What you should do: Wherever a line of the records contains "right", copy that line.

Record extracts:
--- START ---

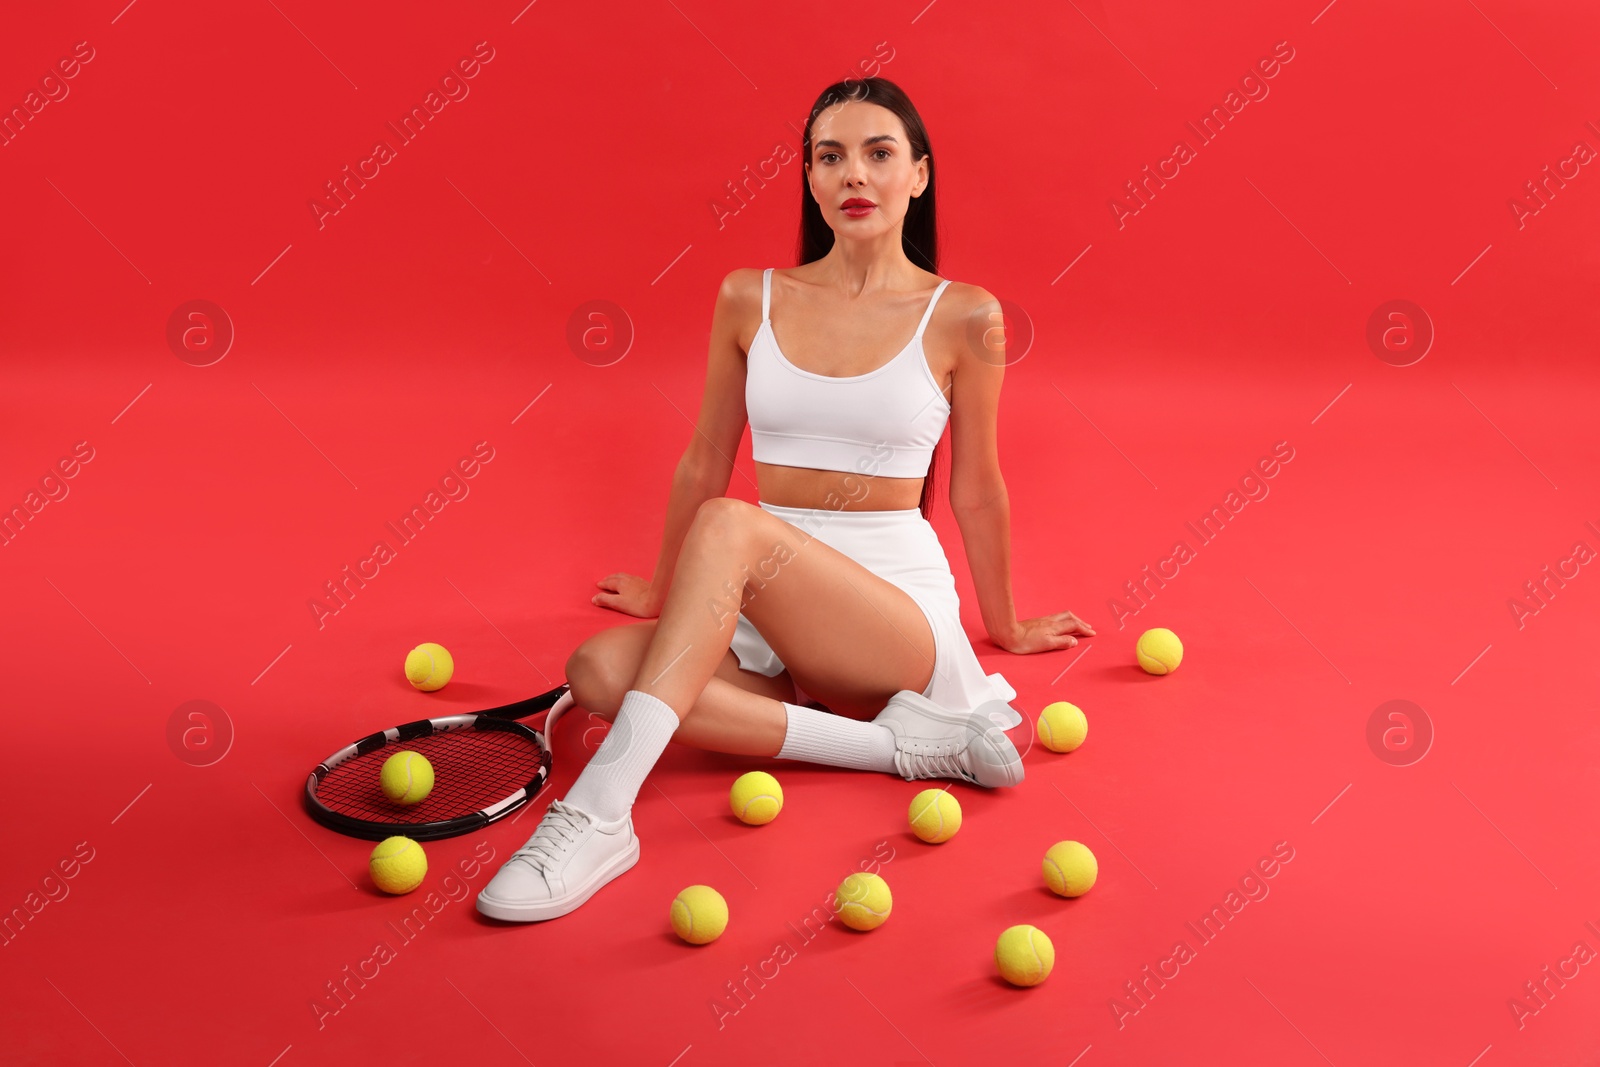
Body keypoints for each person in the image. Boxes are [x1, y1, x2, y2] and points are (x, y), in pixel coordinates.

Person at [476, 77, 1095, 923]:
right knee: (596, 671)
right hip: (765, 608)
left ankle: (598, 814)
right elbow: (705, 458)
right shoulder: (748, 296)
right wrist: (664, 591)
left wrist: (1009, 624)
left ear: (919, 175)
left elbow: (977, 491)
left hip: (890, 616)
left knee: (728, 525)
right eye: (831, 156)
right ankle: (895, 748)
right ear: (809, 178)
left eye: (880, 154)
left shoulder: (964, 315)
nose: (856, 176)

--- END ---

Solution:
right knee: (596, 671)
right hip: (765, 608)
right elbow: (705, 458)
right shoulder: (748, 296)
right wrist: (664, 591)
right eye: (831, 156)
right ankle: (895, 748)
right ear: (809, 178)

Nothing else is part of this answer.